SCALE@NTU Invited Talk: Tailoring Pretrained Language Models for Data Preparation
This research seminar is organized by Singtel Cognitive and Artificial Intelligence Lab for Enterprises (SCALE@NTU). Please find below the registration information:
To attend the seminar physically (limited seats available), click here
To attend the seminar on Teams, click here
Abstract: Data preparation, which is the process of turning big data into good data, is a crucial step of data science and machine learning. A well-known statistic is that data scientists spend at least 80% of their time on data preparation.
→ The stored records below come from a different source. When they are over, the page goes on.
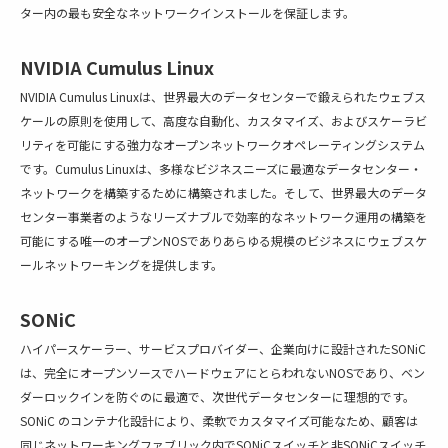
ター内の最も安全なネットワークインストールを保証します。
NVIDIA Cumulus Linux
NVIDIA Cumulus Linuxは、世界最大のデータセンターで鍛えられたウェブス
ケールの原則を使用して、高度な自動化、カスタマイズ、およびスケーラビ
リティを可能にする強力なオープンネットワークオペレーティングシステム
です。Cumulus Linuxは、多様なビジネスニーズに最適なデータセンター・
ネットワークを構築するために構築されました。そして、世界最大のデータ
センター事業者のようなリーズナブルで効率的なネットワーク運用の構築を
可能にする唯一のオープンNOSでありあらゆる規模のビジネスにウェブスケ
ールネットワーキングを提供します。
SONiC
ハイパースケーラー、サービスプロバイダー、企業向けに設計されたSONiC
は、完全にオープンソースでハードウェアにとらわれないNOSであり、ベン
ダーロックインを防ぐのに最適で、次世代データセンターに理想的です。
SONiC のコンテナ化設計により、柔軟でカスタマイズ可能なため、顧客は
同じネットワーキングファブリック内でSONiCスイッチと非SONiCスイッチ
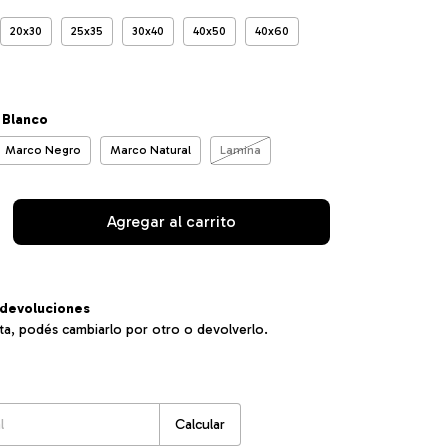
20x30
25x35
30x40
40x50
40x60
 Blanco
Marco Negro
Marco Natural
Lamina
devoluciones
sta, podés cambiarlo por otro o devolverlo.
:
Cambiar CP
Calcular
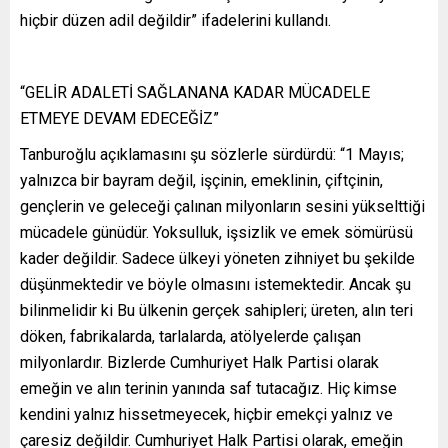
hiçbir düzen adil değildir” ifadelerini kullandı.
“GELİR ADALETİ SAĞLANANA KADAR MÜCADELE
ETMEYE DEVAM EDECEĞİZ”
Tanburoğlu açıklamasını şu sözlerle sürdürdü: “1 Mayıs;
yalnızca bir bayram değil, işçinin, emeklinin, çiftçinin,
gençlerin ve geleceği çalınan milyonların sesini yükselttiği
mücadele günüdür. Yoksulluk, işsizlik ve emek sömürüsü
kader değildir. Sadece ülkeyi yöneten zihniyet bu şekilde
düşünmektedir ve böyle olmasını istemektedir. Ancak şu
bilinmelidir ki Bu ülkenin gerçek sahipleri; üreten, alın teri
döken, fabrikalarda, tarlalarda, atölyelerde çalışan
milyonlardır. Bizlerde Cumhuriyet Halk Partisi olarak
emeğin ve alın terinin yanında saf tutacağız. Hiç kimse
kendini yalnız hissetmeyecek, hiçbir emekçi yalnız ve
çaresiz değildir. Cumhuriyet Halk Partisi olarak, emeğin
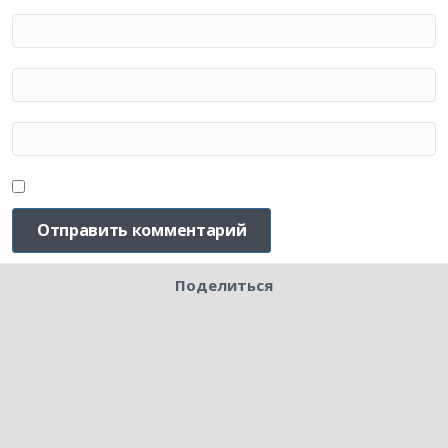
Поделиться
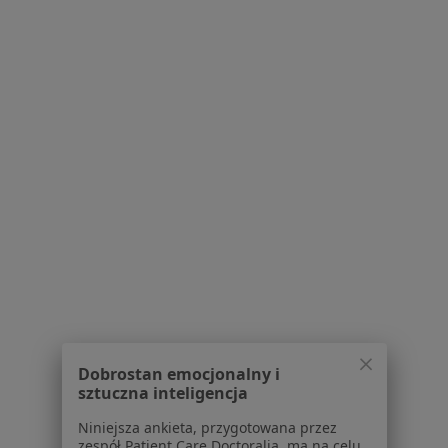
Adres
Online
Mościckiego 4, Oleśnica
•
Mapa
Mindhill Centrum Psychologiczne
Konsultacja psychologiczna
220 zł
Specjalista nie oferuje umawiania online pod tym adresem.
Poproś o wizytę
1
2
Powiązane wyszukiwania
W pobliżu Oleśnicy
Dobrostan emocjonalny i
Zaburzenia nastroju w Wrocławiu
sztuczna inteligencja
Zaburzenia nastroju w Oławie
Niniejsza ankieta, przygotowana przez
zespół Patient Care Doctoralia, ma na celu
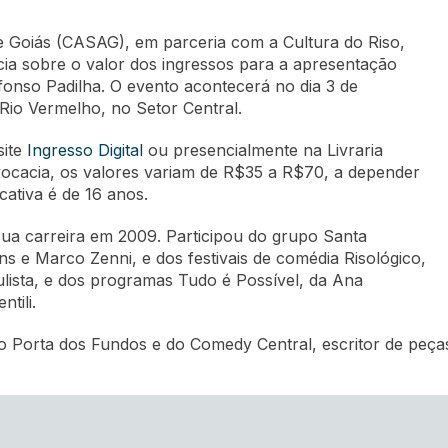
e Goiás (CASAG), em parceria com a Cultura do Riso,
a sobre o valor dos ingressos para a apresentação
onso Padilha. O evento acontecerá no dia 3 de
Rio Vermelho, no Setor Central.
site
Ingresso Digital
ou presencialmente na Livraria
vocacia, os valores variam de R$35 a R$70, a depender
cativa é de 16 anos.
u sua carreira em 2009. Participou do grupo Santa
s e Marco Zenni, e dos festivais de comédia Risológico,
ulista, e dos programas Tudo é Possível, da Ana
tili.
do Porta dos Fundos e do Comedy Central, escritor de peças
Recently, there has been a lot of studies on data preparation using pretrained language models (PLMs). The key idea of these studies is to leverage PLMs to generate rich data representation, and allow customization on data preparation tasks. PLMs have been shown very promising: they can outperform many existing data preparation solutions with significantly less labeling efforts. In this task, I will present our recent works on tailoring PLMs for fundamental tasks for data preparation, such as entity resolution and text-to-SQL. I will also discuss research challenges and future directions.
Speaker: Ju FAN is a professor at Renmin University of China. He received his Ph.D. from Tsinghua University, and worked as a research fellow at National University of Singapore. His research interests are in general area of data management, and his current research focuses on building next-generation data preparation systems to allow anyone to access the good data for data science and machine learning applications. He has published more than 50 papers at top conferences/journals, including SIGMOD, VLDB, ICDE and TKDE. He served as a publication chair for VLDB 2023 and a PC member for SIGMOD, VLDB, ICDE and KDD. He is also a recipient of ACM China Rising Star award.